Private Spanish companies accounted for 22,000 more cybersecurity incidents than INCIBE, which managed 83,500 incidents in 2023.

The National Cybersecurity Institute (INCIBE), an entity under the Ministry for Digital Transformation and Public Administration, through the Secretary of State for Digitalisation and Artificial Intelligence, published its Cybersecurity Balance Sheet for the year 2023, which reflects a 24% increase in incidents compared to the previous year.

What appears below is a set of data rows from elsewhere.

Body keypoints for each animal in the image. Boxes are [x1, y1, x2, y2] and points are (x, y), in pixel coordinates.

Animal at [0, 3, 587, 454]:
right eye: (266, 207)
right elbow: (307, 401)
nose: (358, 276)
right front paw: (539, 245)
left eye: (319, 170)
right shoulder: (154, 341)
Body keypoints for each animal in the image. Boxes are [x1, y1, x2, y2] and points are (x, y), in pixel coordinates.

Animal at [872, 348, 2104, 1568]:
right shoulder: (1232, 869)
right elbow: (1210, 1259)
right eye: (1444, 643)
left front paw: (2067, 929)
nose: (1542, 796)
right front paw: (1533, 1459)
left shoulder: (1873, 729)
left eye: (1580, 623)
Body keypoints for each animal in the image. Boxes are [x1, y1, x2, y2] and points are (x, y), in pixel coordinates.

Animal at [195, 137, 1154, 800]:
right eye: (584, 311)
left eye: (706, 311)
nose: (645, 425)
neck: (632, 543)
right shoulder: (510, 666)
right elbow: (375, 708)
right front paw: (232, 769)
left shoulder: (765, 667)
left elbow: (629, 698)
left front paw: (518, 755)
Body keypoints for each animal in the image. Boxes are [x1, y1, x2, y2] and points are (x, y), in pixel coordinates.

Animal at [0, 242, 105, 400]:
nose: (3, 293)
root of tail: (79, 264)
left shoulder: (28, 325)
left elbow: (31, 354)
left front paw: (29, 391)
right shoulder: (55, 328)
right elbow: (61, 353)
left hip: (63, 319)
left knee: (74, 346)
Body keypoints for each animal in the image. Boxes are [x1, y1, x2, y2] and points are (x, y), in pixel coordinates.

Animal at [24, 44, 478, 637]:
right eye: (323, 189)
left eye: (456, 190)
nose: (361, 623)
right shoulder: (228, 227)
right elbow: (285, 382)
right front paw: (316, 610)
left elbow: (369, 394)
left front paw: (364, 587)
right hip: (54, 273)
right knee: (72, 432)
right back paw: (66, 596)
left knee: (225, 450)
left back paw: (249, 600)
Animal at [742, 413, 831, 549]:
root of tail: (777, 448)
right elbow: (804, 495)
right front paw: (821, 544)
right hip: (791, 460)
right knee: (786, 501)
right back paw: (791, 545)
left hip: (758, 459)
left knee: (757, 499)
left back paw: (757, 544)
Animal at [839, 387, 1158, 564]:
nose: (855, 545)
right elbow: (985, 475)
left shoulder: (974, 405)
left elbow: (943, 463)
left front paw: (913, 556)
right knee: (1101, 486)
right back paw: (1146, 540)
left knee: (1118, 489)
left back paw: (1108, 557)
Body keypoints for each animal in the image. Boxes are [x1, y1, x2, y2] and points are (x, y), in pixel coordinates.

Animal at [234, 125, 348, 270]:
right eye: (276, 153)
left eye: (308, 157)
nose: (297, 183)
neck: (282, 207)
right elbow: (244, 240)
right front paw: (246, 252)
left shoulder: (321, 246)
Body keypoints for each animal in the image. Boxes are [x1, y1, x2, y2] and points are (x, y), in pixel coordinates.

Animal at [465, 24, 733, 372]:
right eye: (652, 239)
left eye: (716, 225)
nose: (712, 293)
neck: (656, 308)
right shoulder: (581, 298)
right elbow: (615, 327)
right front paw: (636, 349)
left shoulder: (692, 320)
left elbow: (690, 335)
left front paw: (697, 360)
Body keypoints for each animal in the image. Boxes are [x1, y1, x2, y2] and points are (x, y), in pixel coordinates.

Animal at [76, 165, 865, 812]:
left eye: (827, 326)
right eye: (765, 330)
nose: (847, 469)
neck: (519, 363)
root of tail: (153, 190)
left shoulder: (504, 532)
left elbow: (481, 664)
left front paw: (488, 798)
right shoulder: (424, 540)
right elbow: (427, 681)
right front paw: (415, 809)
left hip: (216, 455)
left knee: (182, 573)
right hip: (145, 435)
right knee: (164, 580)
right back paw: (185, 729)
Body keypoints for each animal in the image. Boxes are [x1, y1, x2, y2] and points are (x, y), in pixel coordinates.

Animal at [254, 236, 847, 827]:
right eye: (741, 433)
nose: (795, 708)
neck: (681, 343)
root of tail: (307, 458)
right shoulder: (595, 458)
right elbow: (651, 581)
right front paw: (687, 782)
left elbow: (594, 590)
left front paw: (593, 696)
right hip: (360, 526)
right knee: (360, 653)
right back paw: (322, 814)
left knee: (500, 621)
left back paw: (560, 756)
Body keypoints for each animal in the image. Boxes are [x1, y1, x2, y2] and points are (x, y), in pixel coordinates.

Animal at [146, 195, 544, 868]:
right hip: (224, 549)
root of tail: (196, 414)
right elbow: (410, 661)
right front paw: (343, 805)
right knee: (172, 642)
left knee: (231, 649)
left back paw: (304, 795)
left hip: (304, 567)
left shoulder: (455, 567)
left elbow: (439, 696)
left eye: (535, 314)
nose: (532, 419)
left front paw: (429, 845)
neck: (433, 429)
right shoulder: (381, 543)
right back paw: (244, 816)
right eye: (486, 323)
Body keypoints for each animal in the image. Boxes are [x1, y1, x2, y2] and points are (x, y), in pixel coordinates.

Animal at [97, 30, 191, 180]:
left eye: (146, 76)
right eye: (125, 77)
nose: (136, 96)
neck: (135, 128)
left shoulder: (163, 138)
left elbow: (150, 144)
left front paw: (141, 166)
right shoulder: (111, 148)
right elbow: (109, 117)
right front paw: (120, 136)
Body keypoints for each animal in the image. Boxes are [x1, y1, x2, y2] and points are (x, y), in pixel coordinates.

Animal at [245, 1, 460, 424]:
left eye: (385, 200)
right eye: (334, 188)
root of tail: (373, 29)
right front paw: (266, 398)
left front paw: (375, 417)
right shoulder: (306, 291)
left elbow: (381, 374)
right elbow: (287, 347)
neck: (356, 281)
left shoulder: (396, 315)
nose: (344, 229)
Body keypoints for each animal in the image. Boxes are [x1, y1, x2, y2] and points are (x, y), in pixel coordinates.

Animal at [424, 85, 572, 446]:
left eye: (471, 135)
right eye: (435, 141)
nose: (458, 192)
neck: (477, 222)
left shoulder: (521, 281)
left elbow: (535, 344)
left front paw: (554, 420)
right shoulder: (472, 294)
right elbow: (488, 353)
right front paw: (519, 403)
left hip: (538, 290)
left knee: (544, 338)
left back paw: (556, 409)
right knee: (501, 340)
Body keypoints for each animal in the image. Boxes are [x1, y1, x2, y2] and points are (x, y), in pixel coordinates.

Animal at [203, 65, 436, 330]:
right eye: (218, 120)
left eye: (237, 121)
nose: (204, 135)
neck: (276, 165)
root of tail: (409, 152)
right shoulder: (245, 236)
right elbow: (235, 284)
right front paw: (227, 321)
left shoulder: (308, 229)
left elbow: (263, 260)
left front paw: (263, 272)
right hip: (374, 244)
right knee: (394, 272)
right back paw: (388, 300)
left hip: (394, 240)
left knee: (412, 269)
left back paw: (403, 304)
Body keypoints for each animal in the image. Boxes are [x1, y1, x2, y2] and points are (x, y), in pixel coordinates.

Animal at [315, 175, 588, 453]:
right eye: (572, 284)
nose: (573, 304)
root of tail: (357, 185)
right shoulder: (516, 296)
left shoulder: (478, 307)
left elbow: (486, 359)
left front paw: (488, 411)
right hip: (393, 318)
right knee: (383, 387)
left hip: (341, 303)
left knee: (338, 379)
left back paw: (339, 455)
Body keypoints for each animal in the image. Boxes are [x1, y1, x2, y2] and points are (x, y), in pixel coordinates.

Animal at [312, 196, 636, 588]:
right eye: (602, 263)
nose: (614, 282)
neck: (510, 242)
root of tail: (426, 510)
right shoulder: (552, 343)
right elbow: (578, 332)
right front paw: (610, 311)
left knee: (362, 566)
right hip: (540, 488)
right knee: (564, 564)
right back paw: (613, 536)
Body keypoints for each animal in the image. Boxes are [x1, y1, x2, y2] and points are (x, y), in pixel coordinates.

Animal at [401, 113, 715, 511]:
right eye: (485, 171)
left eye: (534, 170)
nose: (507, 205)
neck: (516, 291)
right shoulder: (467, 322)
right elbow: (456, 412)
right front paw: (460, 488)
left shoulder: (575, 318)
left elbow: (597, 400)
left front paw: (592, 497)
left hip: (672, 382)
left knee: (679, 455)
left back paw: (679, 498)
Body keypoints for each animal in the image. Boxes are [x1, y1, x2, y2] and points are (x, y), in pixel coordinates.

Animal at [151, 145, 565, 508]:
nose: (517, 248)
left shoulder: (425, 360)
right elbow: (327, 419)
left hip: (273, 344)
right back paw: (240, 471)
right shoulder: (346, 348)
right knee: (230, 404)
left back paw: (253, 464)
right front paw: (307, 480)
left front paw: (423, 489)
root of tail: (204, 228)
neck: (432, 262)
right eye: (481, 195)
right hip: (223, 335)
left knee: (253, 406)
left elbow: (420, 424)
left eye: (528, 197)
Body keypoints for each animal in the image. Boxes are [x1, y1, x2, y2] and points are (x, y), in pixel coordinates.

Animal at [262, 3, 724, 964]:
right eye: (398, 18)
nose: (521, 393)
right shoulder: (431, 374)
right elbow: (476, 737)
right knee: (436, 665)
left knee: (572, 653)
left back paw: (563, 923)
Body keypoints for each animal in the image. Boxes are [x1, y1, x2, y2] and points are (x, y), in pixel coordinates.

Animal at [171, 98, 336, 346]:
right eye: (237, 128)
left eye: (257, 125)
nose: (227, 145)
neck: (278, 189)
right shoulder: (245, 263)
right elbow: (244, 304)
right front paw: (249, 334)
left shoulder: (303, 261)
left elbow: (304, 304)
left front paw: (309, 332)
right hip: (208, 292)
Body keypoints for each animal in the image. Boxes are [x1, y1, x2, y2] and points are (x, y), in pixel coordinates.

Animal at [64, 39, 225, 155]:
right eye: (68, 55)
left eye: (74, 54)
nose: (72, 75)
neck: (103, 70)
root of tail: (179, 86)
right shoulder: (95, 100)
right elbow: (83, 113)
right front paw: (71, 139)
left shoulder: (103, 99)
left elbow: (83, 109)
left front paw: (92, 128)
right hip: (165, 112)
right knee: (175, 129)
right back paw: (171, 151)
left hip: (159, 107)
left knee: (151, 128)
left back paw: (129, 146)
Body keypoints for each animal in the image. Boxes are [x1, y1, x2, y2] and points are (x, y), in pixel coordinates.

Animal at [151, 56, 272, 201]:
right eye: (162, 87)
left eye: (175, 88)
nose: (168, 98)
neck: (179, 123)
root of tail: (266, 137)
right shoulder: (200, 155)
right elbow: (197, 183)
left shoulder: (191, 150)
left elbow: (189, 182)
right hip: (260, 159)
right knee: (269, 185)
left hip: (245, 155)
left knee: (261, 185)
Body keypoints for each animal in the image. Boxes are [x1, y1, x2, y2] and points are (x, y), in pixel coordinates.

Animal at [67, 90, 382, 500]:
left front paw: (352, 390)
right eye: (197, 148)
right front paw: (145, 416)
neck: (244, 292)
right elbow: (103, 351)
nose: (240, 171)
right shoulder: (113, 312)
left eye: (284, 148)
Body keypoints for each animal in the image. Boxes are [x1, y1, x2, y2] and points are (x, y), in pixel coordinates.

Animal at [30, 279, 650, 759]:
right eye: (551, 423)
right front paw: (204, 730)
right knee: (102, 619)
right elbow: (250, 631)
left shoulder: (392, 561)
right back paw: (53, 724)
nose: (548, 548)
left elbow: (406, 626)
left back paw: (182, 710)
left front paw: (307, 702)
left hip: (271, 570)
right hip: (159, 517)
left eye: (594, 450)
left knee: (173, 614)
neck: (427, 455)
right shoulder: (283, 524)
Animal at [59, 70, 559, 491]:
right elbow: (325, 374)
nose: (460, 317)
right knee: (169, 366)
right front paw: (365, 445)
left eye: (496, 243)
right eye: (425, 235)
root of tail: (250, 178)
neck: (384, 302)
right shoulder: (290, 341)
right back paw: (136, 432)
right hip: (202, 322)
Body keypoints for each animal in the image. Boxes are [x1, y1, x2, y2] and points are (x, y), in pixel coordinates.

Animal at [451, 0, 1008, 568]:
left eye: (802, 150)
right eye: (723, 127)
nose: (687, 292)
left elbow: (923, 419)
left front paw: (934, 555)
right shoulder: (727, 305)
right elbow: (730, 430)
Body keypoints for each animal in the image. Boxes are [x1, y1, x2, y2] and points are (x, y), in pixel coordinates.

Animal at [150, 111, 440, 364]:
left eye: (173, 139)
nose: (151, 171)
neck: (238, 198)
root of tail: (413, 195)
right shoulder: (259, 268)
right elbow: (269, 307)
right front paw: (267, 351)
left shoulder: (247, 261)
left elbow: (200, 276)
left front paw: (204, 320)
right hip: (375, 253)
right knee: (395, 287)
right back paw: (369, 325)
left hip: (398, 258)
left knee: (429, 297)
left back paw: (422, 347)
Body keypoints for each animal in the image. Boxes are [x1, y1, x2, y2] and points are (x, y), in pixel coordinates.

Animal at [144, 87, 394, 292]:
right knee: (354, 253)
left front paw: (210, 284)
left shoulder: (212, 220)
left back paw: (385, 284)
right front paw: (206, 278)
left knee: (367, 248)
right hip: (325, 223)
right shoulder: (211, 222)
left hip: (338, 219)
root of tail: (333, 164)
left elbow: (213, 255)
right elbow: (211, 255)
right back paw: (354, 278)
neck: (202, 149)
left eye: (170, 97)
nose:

In total, 83,517 cases were handled by INCIBE’s CERT, of which more than 58,000 affected internet users and the rest - more than 22,000 - affected private businesses (including SMEs, micro-SMEs and the self-employed). Additionally, 183,077 vulnerable systems were identified.

Attacks and fraud

In regards to citizen and business incidents, more than 9,000 attacks rendered devices such as computers, mobile phones unusable. Also, more than 28,000 cases of fraud were reported by victims. Over 7,000 websites containing abusive content were detected and taken down.

Within the framework of incidents to essential and critical operators, 237 incidents were managed. These businesses and services, which are indispensable for the smooth daily functioning of society, include the following sectors: 25.42% to financial and tax systems, 25% to transport, 22.08% to energy, 18.33% to Information and Communication Technologies (ICT) and 4.58% to water. In addition, 1,673 incidents have been recorded concerning universities, health institutions and other RedIRIS entities.

Finally, it should be noted that phishing  (identity theft via e-mail) still appears to be the most frequent incident, with 14,261 cases of this type of fraud managed.